▶ [WHAT THE TASK REQUIRES] Pictures are to be left out; everything else in the records must be repeated exactly.

▶ [GIVEN ENTRIES]
********************
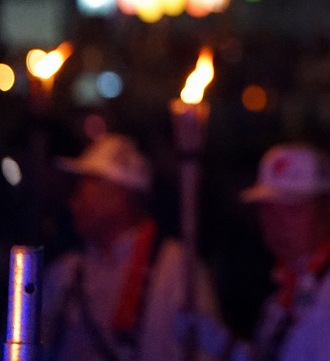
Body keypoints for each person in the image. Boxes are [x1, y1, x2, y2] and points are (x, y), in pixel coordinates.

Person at [184, 142, 330, 361]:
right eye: (268, 209)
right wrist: (228, 348)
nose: (277, 223)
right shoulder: (289, 286)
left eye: (293, 209)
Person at [41, 132, 221, 361]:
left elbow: (205, 351)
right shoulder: (66, 272)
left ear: (117, 195)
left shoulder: (177, 269)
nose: (74, 202)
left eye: (84, 190)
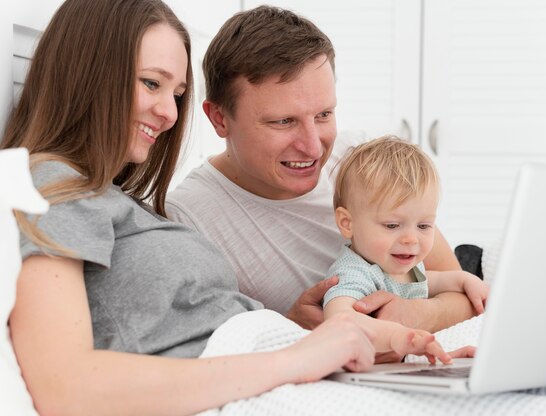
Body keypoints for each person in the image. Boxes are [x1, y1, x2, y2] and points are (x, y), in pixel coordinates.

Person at [3, 1, 456, 414]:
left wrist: (391, 332)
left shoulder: (109, 199)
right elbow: (65, 386)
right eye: (151, 83)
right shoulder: (50, 185)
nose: (169, 113)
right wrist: (296, 357)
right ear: (86, 73)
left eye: (175, 92)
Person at [166, 5, 476, 333]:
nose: (314, 148)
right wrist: (287, 327)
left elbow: (465, 295)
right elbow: (204, 346)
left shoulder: (358, 159)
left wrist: (415, 316)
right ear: (219, 118)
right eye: (283, 121)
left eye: (324, 115)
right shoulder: (188, 220)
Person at [323, 136, 489, 341]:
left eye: (424, 226)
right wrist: (398, 337)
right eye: (392, 225)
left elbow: (433, 280)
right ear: (348, 223)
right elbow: (340, 317)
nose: (411, 239)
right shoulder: (356, 273)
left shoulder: (405, 265)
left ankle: (474, 263)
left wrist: (465, 280)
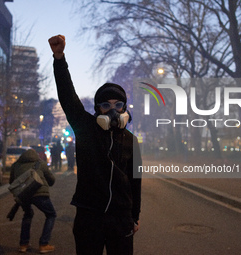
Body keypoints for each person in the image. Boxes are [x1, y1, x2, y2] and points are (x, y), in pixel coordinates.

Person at [48, 34, 142, 255]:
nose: (112, 110)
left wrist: (134, 217)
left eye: (118, 104)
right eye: (106, 104)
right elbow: (68, 97)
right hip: (89, 218)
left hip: (121, 220)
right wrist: (59, 58)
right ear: (98, 108)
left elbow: (135, 182)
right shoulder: (86, 129)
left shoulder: (131, 141)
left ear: (124, 109)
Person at [9, 149, 56, 253]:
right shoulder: (40, 164)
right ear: (36, 156)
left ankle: (23, 244)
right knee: (51, 214)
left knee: (28, 214)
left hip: (23, 195)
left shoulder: (16, 165)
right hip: (39, 193)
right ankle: (44, 244)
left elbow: (11, 182)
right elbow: (52, 180)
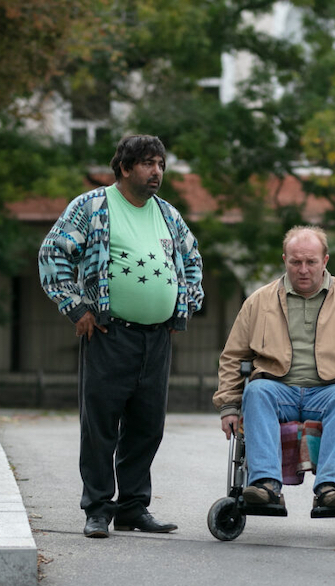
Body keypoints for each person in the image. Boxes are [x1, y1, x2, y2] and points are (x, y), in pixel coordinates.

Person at [38, 135, 204, 539]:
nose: (156, 172)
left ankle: (133, 507)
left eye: (161, 164)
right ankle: (97, 508)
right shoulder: (92, 206)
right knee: (101, 425)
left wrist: (183, 305)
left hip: (157, 337)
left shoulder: (166, 213)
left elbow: (192, 259)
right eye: (148, 163)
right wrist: (76, 308)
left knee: (148, 426)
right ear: (125, 167)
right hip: (110, 333)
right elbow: (52, 254)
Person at [213, 225, 335, 509]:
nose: (303, 269)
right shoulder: (259, 301)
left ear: (325, 261)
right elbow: (233, 356)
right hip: (276, 389)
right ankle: (265, 484)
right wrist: (228, 406)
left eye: (311, 261)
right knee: (256, 391)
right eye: (296, 261)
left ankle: (331, 487)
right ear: (284, 260)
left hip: (330, 391)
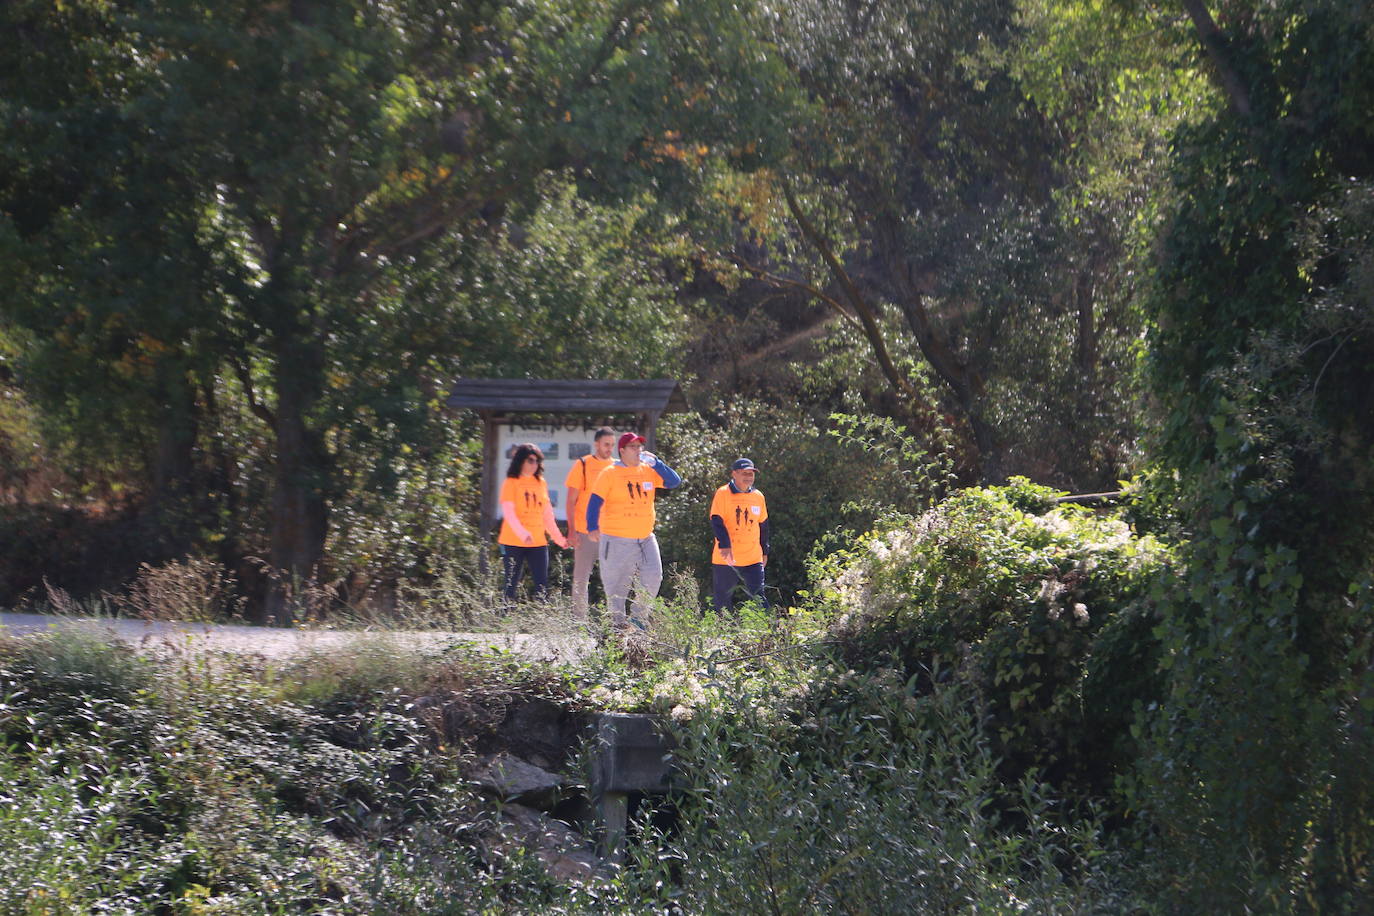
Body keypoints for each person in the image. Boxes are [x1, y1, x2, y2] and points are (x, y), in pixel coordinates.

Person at [585, 432, 682, 629]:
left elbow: (674, 482)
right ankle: (617, 628)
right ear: (622, 451)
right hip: (617, 538)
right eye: (633, 447)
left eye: (639, 446)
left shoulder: (648, 470)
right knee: (617, 587)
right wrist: (592, 527)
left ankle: (638, 619)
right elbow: (594, 502)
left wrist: (658, 464)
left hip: (645, 537)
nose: (638, 450)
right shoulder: (610, 473)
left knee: (654, 576)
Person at [498, 443, 568, 600]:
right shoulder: (511, 482)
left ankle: (542, 622)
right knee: (510, 585)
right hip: (513, 541)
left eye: (537, 461)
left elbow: (547, 514)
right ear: (520, 460)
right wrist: (523, 534)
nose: (534, 464)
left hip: (538, 541)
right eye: (530, 460)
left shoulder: (540, 482)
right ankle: (504, 621)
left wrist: (559, 538)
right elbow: (509, 513)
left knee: (542, 586)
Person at [563, 426, 617, 618]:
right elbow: (570, 501)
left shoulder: (616, 467)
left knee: (613, 579)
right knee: (581, 578)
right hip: (584, 531)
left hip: (611, 532)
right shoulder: (583, 465)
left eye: (612, 445)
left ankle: (614, 620)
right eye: (606, 444)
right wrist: (571, 531)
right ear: (596, 444)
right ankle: (579, 622)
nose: (609, 448)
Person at [709, 457, 770, 614]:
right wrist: (725, 545)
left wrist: (765, 551)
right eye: (745, 473)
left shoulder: (758, 496)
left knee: (759, 597)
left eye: (751, 473)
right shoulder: (722, 493)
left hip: (753, 557)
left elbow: (763, 525)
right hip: (727, 558)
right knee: (723, 600)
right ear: (734, 474)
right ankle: (721, 636)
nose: (749, 477)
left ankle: (767, 634)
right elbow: (716, 520)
********************
▶ [RESPONSE FOR THIS EXERCISE]
Body keypoints for each person in the image. Boxes are [x1, y1, x2, y2] and points are (x, y), in pixel coordinates.

Person at [184, 142, 330, 361]:
right eye: (268, 209)
right wrist: (228, 348)
nose: (277, 223)
right shoulder: (289, 286)
left eye: (293, 209)
Person at [41, 132, 221, 361]:
left elbow: (205, 351)
right shoulder: (66, 272)
left ear: (117, 195)
left shoulder: (177, 269)
nose: (74, 202)
left eye: (84, 190)
Body keypoints for each person in the image. Boxes are [x1, y1, x2, y2] and points are (x, y), in pixel coordinates.

Person at [3, 1, 456, 414]:
left wrist: (391, 332)
left shoulder: (109, 199)
right elbow: (65, 386)
right eye: (151, 83)
right shoulder: (50, 185)
nose: (169, 113)
right wrist: (296, 357)
right ear: (86, 73)
left eye: (175, 92)
Person at [166, 5, 476, 333]:
nose: (314, 148)
right wrist: (287, 327)
left elbow: (465, 295)
right elbow: (204, 346)
left shoulder: (358, 159)
left wrist: (415, 316)
right ear: (219, 118)
right eye: (283, 121)
left eye: (324, 115)
right shoulder: (188, 220)
Person at [323, 136, 489, 341]:
left eye: (424, 226)
right wrist: (398, 337)
right eye: (392, 225)
left elbow: (433, 280)
right ear: (348, 223)
right elbow: (340, 317)
nose: (411, 239)
right shoulder: (356, 273)
left shoulder: (405, 265)
left ankle: (474, 263)
left wrist: (465, 280)
Body keypoints for each person in the image. Boxes are [x1, y1, x2, y2] and points are (x, y), in pixel coordinates.

Person at [48, 34, 142, 255]:
nose: (112, 110)
left wrist: (134, 217)
left eye: (118, 104)
right eye: (106, 104)
right elbow: (68, 97)
right hip: (89, 218)
left hip: (121, 220)
right wrist: (59, 58)
right ear: (98, 108)
left elbow: (135, 182)
right shoulder: (86, 129)
left shoulder: (131, 141)
left ear: (124, 109)
Person at [9, 149, 56, 253]:
right shoulder: (40, 164)
right ear: (36, 156)
left ankle: (23, 244)
right knee: (51, 214)
left knee: (28, 214)
left hip: (23, 195)
left shoulder: (16, 165)
right hip: (39, 193)
right ankle: (44, 244)
left elbow: (11, 182)
right elbow: (52, 180)
Body keypoints for each person in the image. Boxes are [x1, y1, x2, y2] and points are (x, y), in pixel coordinates.

Person at [38, 135, 204, 539]:
nose: (156, 172)
left ankle: (133, 507)
left eye: (161, 164)
right ankle: (97, 508)
right shoulder: (92, 206)
right knee: (101, 425)
left wrist: (183, 305)
left hip: (157, 337)
left shoulder: (166, 213)
left elbow: (192, 259)
right eye: (148, 163)
right wrist: (76, 308)
left knee: (148, 426)
right ear: (125, 167)
right hip: (110, 333)
right elbow: (52, 254)
Person at [213, 225, 335, 509]:
nose: (303, 269)
right shoulder: (259, 301)
left ear: (325, 261)
right elbow: (233, 356)
right hip: (276, 389)
right ankle: (265, 484)
right wrist: (228, 406)
left eye: (311, 261)
right knee: (256, 391)
right eye: (296, 261)
left ankle: (331, 487)
right ear: (284, 260)
left hip: (330, 391)
Body keypoints for each person in the image. Boxes are [x1, y1, x2, y2] and points are (x, y), in pixel coordinates.

Person at [585, 432, 682, 629]:
left elbow: (674, 482)
right ankle: (617, 628)
right ear: (622, 451)
right hip: (617, 538)
right eye: (633, 447)
left eye: (639, 446)
left shoulder: (648, 470)
right knee: (617, 587)
right wrist: (592, 527)
left ankle: (638, 619)
right elbow: (594, 502)
left wrist: (658, 464)
left hip: (645, 537)
nose: (638, 450)
right shoulder: (610, 473)
left knee: (654, 576)
Person at [498, 443, 568, 600]:
right shoulder: (511, 482)
left ankle: (542, 622)
right knee: (510, 585)
right hip: (513, 541)
left eye: (537, 461)
left elbow: (547, 514)
right ear: (520, 460)
right wrist: (523, 534)
nose: (534, 464)
left hip: (538, 541)
right eye: (530, 460)
left shoulder: (540, 482)
right ankle: (504, 621)
left wrist: (559, 538)
right elbow: (509, 513)
left knee: (542, 586)
Person at [563, 426, 617, 618]:
right elbow: (570, 501)
left shoulder: (616, 467)
left knee: (613, 579)
right knee: (581, 578)
right hip: (584, 531)
left hip: (611, 532)
right shoulder: (583, 465)
left eye: (612, 445)
left ankle: (614, 620)
right eye: (606, 444)
right wrist: (571, 531)
right ear: (596, 444)
right ankle: (579, 622)
nose: (609, 448)
Person at [709, 457, 770, 614]:
right wrist: (725, 545)
left wrist: (765, 551)
right eye: (745, 473)
left shoulder: (758, 496)
left knee: (759, 597)
left eye: (751, 473)
right shoulder: (722, 493)
left hip: (753, 557)
left elbow: (763, 525)
right hip: (727, 558)
right knee: (723, 600)
right ear: (734, 474)
right ankle: (721, 636)
nose: (749, 477)
left ankle: (767, 634)
right elbow: (716, 520)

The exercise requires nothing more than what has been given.